2015年9月に安倍首相が発表した「新三本の矢政策」の中の一つに「介護離職ゼロ」ということが盛り込まれていたことを覚えているでしょうか。

そのための政策として特別養護老人ホームやサービス付き高齢者向け施設の増設を行うことが決定されました。

「介護離職ゼロ」というのは家族の介護をするために会社を辞めなくてはならない人をゼロにするということで行われたものなのですが、実際には思うように進んでいないというのが実情です。
なぜ思うように政策が進まなかったかということについては、介護の施設を増設をしてもそこで働く人員の離職率が高止まりしているため、結局は施設で需要に見合うほどの人を収容することができないということが関係しています。

介護の職場で勤務している人にも介護離職のリスクはありますので、結局のところ十分に介護業界の待遇を整備しなければ結局は絵に描いた餅になってしまいます。

介護業界における離職率は他の業界と比べて高い傾向です。
平成28年度の調査では介護業界全体の離職率は16.7%となっており、5~6人に1人は離職をしているということがわかっています。

全体の数値としてはそれほど高くないように思えますが、新規に就職をした人のうち1年以内に辞める人は約半数という結果がありました。
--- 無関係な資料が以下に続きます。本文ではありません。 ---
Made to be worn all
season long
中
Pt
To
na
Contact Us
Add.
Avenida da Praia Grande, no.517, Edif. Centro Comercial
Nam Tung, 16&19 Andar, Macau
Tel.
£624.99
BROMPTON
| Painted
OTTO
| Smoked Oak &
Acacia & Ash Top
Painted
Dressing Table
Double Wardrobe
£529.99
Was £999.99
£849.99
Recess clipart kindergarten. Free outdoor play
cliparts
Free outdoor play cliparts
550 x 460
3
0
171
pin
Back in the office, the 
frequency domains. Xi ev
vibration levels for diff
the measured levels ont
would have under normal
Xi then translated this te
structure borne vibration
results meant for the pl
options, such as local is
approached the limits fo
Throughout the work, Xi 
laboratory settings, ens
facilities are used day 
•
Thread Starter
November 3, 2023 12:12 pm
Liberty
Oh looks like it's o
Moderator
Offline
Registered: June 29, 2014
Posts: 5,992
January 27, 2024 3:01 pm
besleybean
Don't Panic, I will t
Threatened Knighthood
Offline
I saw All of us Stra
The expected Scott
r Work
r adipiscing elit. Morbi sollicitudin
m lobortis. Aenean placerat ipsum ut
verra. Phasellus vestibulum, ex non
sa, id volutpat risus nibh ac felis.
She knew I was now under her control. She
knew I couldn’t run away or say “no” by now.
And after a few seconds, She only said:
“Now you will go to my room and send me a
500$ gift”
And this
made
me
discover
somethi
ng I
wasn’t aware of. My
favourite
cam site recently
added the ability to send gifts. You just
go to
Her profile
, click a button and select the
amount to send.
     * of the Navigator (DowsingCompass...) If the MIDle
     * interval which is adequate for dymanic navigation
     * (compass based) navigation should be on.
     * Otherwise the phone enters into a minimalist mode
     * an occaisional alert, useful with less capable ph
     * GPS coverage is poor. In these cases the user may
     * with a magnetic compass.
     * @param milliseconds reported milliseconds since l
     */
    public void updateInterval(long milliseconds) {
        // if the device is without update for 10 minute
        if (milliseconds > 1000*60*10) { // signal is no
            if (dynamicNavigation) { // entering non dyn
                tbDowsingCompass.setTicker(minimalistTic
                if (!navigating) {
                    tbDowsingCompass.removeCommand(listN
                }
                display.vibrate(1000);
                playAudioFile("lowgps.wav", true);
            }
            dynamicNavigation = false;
早期に離職をする人が多い一方で、長く勤務をしている人が多いというのもこの業界の特徴です。
キャリアパス自体は複数ありますので、業界そのものが肌に合うかどうかというところが問題になってくるのではないでしょうか。

介護業界の離職の原因とは

介護業界からやめようと考える人が挙げる理由としては、まず「職場の人間関係」があります。

医療関連の業界でも同じことが起こっていますが、介護の仕事では慢性的な人手不足になっているところが多く、そうした場所ではどうしても人間関係がギスギスしてしまいがちです。
思うようにシフトに入ることができずに先輩や同僚から仕事を押し付けられてしまったり、仕事の方針などから仲違いをしてしまうと、その職場に居づらくなってしまいます。

また、介護の仕事においては認知症など難しい精神状態に置かれている人が入所をすることも多く、そこで起こる暴言や暴力、セクハラなどに耐えきれずに辞めるという人も多くいるのが実態です。

本来であればそうした職場の問題は経営管理者が予防措置をとる責任があるのですが、根本的に人員が不足している場所ではそれもままならない、ということになってしまいます。

一方で、介護の職場問題が社会的にピックアップされることにより、改善を目指す職場も見られるようになってきました。
全体の給与額の低さもキャリアアップにより挽回もできるようになっているので、今後は離職率も低くなっていくのではないかと予想されます。